L’argument classique contre ce montage, c’est le coût caché de la coordination et l’incohérence du récit. Il reste vrai. Mais il en manque un troisième, qui est maintenant le plus lourd : chaque intermédiaire supplémentaire entre l’intention et l’exécution consomme le gain que la période rend possible. Vous ne payez plus seulement une surcharge. Vous vous interdisez structurellement d’aller vite.
Le symptôme se repère facilement. Si, sur votre dernier projet, le temps de fabrication cumulé représente moins d’un cinquième du délai total, ce n’est pas votre prestataire qui est lent.
Et si l’argument valait aussi contre nous
Il faut le dire, parce que sinon quelqu’un le dira à notre place, et avec raison.
Cet argument se retourne contre toute agence qui se contente de s’ajouter à la chaîne de validation existante. Si le nombre d’intermédiaires est le problème, une agence de plus n’est pas une solution, c’est une couche supplémentaire avec une facture.
La différence ne tient pas au discours, elle tient à la nature de ce qu’on confie. Une équipe qui prend en charge un périmètre complet et rend une décision réduit le circuit, ce qui est exactement ce que les grands groupes essaient de reconstituer en fusionnant. Une équipe qui s’insère entre vous et trois autres prestataires l’allonge. Ce sont deux modèles opposés qui portent le même nom.
La question à poser à n’importe quel prestataire, nous compris : combien de personnes se trouveront entre ma décision et le travail livré ? Si la réponse dépasse deux, demandez pourquoi.
Trois choses à mesurer sur votre prochain projet
Rien de tout cela ne se règle par une réorganisation. Trois mesures suffisent à voir où vous en êtes.
Comptez le nombre de validations formelles entre le lancement et la mise en ligne, puis demandez-vous, pour chacune, ce qu’elle a réellement changé au livrable. Celles qui n’ont rien changé sont des délais purs. La même question vaut pour le document qui déclenche le projet, et un brief mal posé coûte encore plus cher qu’une validation de trop.

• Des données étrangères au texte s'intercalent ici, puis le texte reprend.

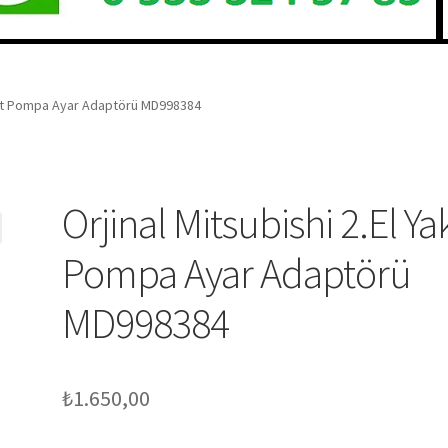
Yakıt Pompa Ayar Adaptörü MD998384
Orjinal Mitsubishi 2.El Ya
Pompa Ayar Adaptörü
MD998384
₺
1.650,00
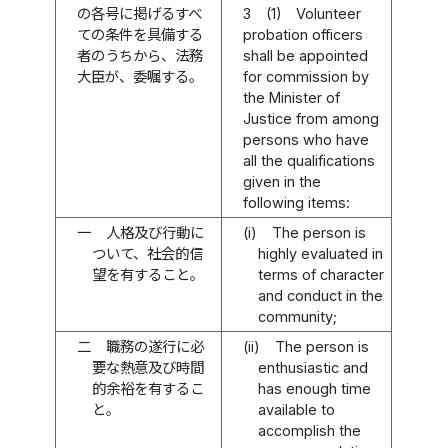
の各号に掲げるすべ
3
(1)
Volunteer
ての条件を具備する
probation officers
者のうちから、法務
shall be appointed
大臣が、委嘱する。
for commission by
the Minister of
Justice from among
persons who have
all the qualifications
given in the
following items:
一
人格及び行動に
(i)
The person is
ついて、社会的信
highly evaluated in
望を有すること。
terms of character
and conduct in the
community;
二
職務の遂行に必
(ii)
The person is
要な熱意及び時間
enthusiastic and
的余裕を有するこ
has enough time
と。
available to
accomplish the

Mesurez le ratio entre le temps de fabrication effectif et le délai total. C’est l’indicateur le plus honnête de votre plafond de vitesse, et personne ne le calcule jamais.
Identifiez qui décide vraiment, par opposition à qui donne un avis. Une chaîne où quatre personnes donnent un avis et où personne ne tranche produit exactement ce que décrit le MIT : un projet livré, aucun effet mesurable.
Les circuits de validation ont souvent une bonne raison d’exister. Ils protègent d’une erreur, ils rassurent une direction, ils font vivre une gouvernance. Cette raison mérite d’être pesée. Ce qui a changé, c’est le prix de la balance : ce qui coûtait un tiers de délai en coûte aujourd’hui la moitié du potentiel.